Fig. 2 – The liver is the most affected organ in iron overload.

 

From the metabolic point of view, what impact does iron have?

A 2018 meta-analysis showed that excessive iron stores are associated with the presence of metabolic syndrome features, which are cardiovascular risk factors (3). The metabolic syndrome  consists of the presence of 3 of the following factors:

  • increased abdominal circumference – visceral fat marker;
  • high triglycerides;
  • low HDL cholesterol (commonly known as the “good” cholesterol);
  • high blood pressure;
  • increased fasting blood sugar – a marker of insulin resistance.

Uric acid levels are also affected by excessive iron concentrations in the body. Inclusively there is a correlation between gout attacks and iron overload (4).

How is the diagnosis of iron overload made?

The laboratory parameters used to detect iron overload are as follows:

  • Ferritin – abnormal when above 300 ng / mL in men or 200 ng / mL in women;
  • Transferrin saturation – normal when below 45%.

If these markers suggest iron overload, hereditary hemochromatosis genetic testing should be performed. To quantify the iron deposits, imaging tests such as magnetic resonance imaging can be used.

What is the treatment for iron overload?

Generally, treatment consists of removing iron from the body through phlebotomies. Remember that most of the iron is in circulation, in hemoglobin. With a 500 mL phlebotomy, about 200 mg of iron is removed, so the frequency of the procedure should vary according to the severity of the overload.

Periodic phlebotomies, with decreasing levels of ferritin, contribute to the normalization of blood pressure and insulin sensitivity markers in affected patients. (5) Patients prone to this condition should also have some dietary precautions, avoiding excessive consumption of the main sources of iron in the diet, namely red meat and shellfish.

Iron metabolism is yet another example that everything in the body is meticulously controlled, and it must respect a certain balance. When in excess, iron has a negative impact on the physiology of various organ systems. This is a relatively common and easily diagnosed problem, so it should be part of the routine clinical evaluation.

 

References:

1. Bacon, B & Kwiatkowski, J. (2020). Approach to the patient with suspected iron overload. In J. S. Tirnauer (Ed.), UpToDate. Retrieved November 21, 2021 from https://www.uptodate.com/contents/approach-to-the-patient-with-suspected-iron-overload

2. Kadoglou NPE, Biddulph JP, Rafnsson SB, Trivella M, Nihoyannopoulos P, Demakakos P. The association of ferritin with cardiovascular and all-cause mortality in community-dwellers: The English longitudinal study of ageing. PLoS One. 2017;12(6):e0178994. Published 2017 Jun 7

3. Suárez-Ortegón MF, Ensaldo-Carrasco E, Shi T, McLachlan S, Fernández-Real JM, Wild SH. Ferritin, metabolic syndrome and its components: A systematic review and meta-analysis. Atherosclerosis. 2018 Aug;275:97-106.

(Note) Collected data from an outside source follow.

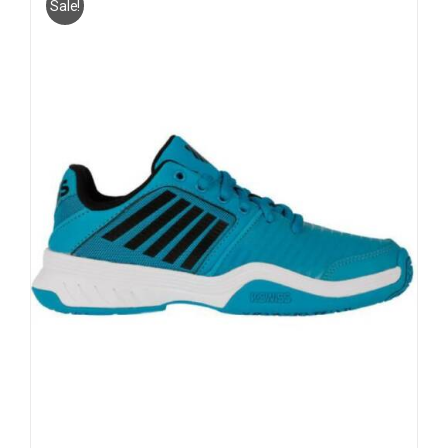
Sale!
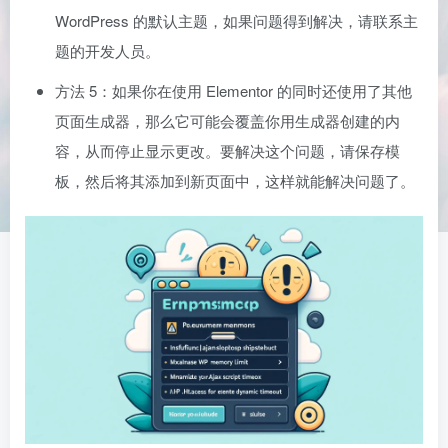
WordPress 的默认主题，如果问题得到解决，请联系主
题的开发人员。
方法 5：如果你在使用 Elementor 的同时还使用了其他
页面生成器，那么它可能会覆盖你用生成器创建的内
容，从而停止显示更改。要解决这个问题，请保存模
板，然后将其添加到新页面中，这样就能解决问题了。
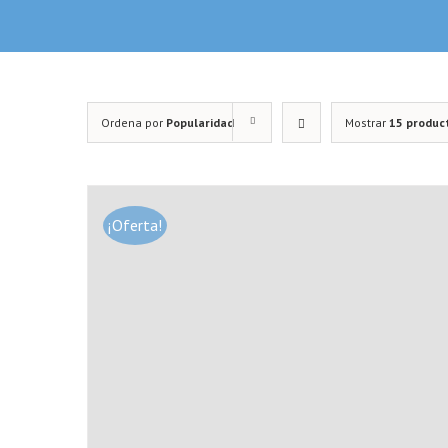
Ordena por
Popularidad
Mostrar
15 produc
¡Oferta!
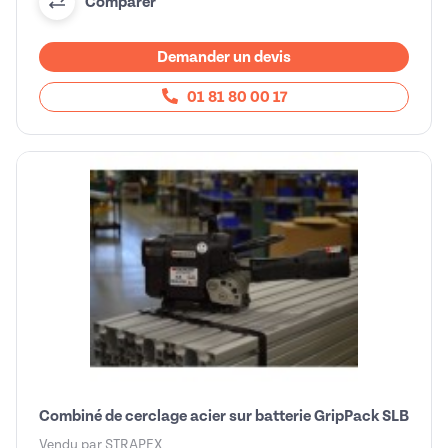
Comparer
Demander un devis
01 81 80 00 17
Combiné de cerclage acier sur batterie GripPack SLB
Vendu par
STRAPEX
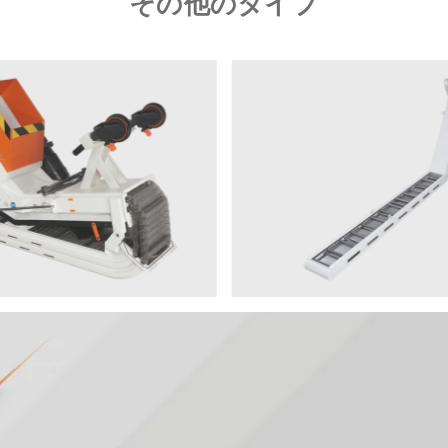
その他のタイプ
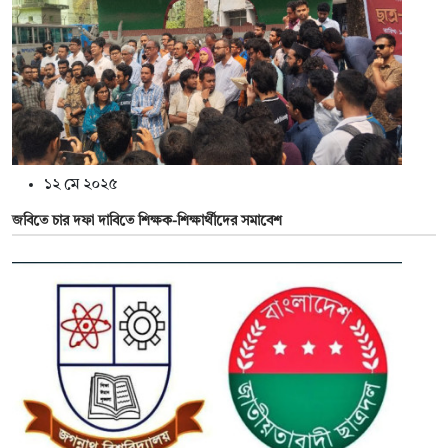
১২ মে ২০২৫
জবিতে চার দফা দাবিতে শিক্ষক-শিক্ষার্থীদের সমাবেশ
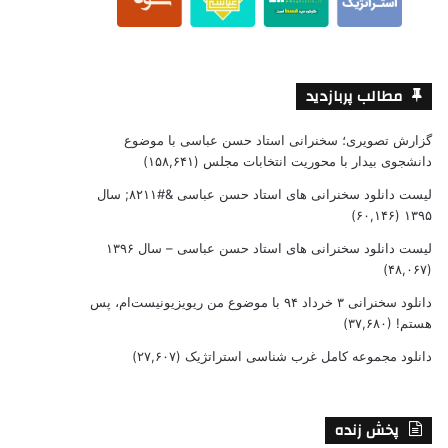
مطالب پربازدید
گزارش تصویری؛ سخنرانی استاد حسن عباسی با موضوع
دانشجوی بیدار با محوریت انتخابات مجلس
(۱۵۸,۶۴۱)
لیست دانلود سخنرانی های استاد حسن عباسی &#۸۲۱۱; سال
(۶۰,۱۴۶)
۱۳۹۵
لیست دانلود سخنرانی های استاد حسن عباسی – سال ۱۳۹۶
(۴۸,۰۶۷)
دانلود سخنرانی ۳ خرداد ۹۴ با موضوع من ریویزیونیست‌ام، پس
هستم!
(۳۷,۶۸۰)
دانلود مجموعه کامل غرب شناسی استراتژیک
(۲۷,۶۰۷)
پخش زنده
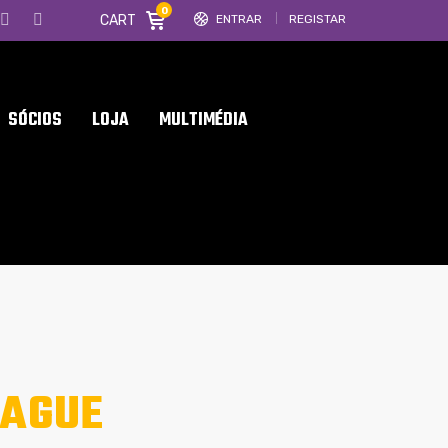
0
CART
ENTRAR
REGISTAR
SÓCIOS
LOJA
MULTIMÉDIA
AGUE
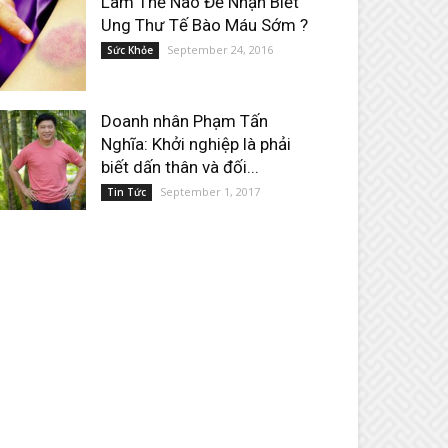
Làm Thế Nào Để Nhận Biết
Ung Thư Tế Bào Máu Sớm ?
September 24, 2016
Sức Khỏe
Doanh nhân Phạm Tấn
Nghĩa: Khởi nghiệp là phải
biết dấn thân và đối...
September 1, 2017
Tin Tức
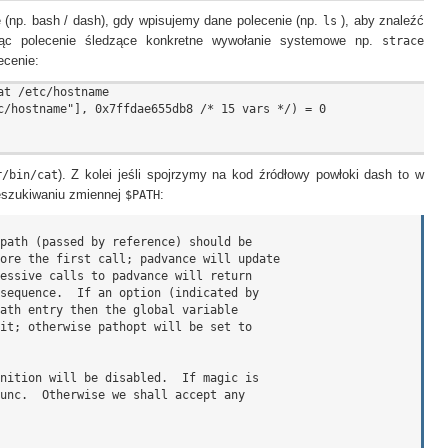
(np. bash / dash), gdy wpisujemy dane polecenie (np.
ls
), aby znaleźć
ając polecenie śledzące konkretne wywołanie systemowe np.
strace
ecenie:
t /etc/hostname

c/hostname"], 0x7ffdae655db8 /* 15 vars */) = 0

r/bin/cat
). Z kolei jeśli spojrzymy na kod źródłowy powłoki dash to w
eszukiwaniu zmiennej
$PATH
:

4. Fatima T, McKinney C, Major TJ, Stamp LK, Dalbeth N, Iverson C, Merriman TR, Miner JN. The relationship between ferritin and urate levels and risk of gout. Arthritis Res Ther. 2018 Aug 15;20(1):179.

5. Houschyar KS, Lüdtke R, Dobos GJ, Kalus U, Broecker-Preuss M, Rampp T, Brinkhaus B, Michalsen A. Effects of phlebotomy-induced reduction of body iron stores on metabolic syndrome: results from a randomized clinical trial. BMC Med. 2012 May 30;10:54.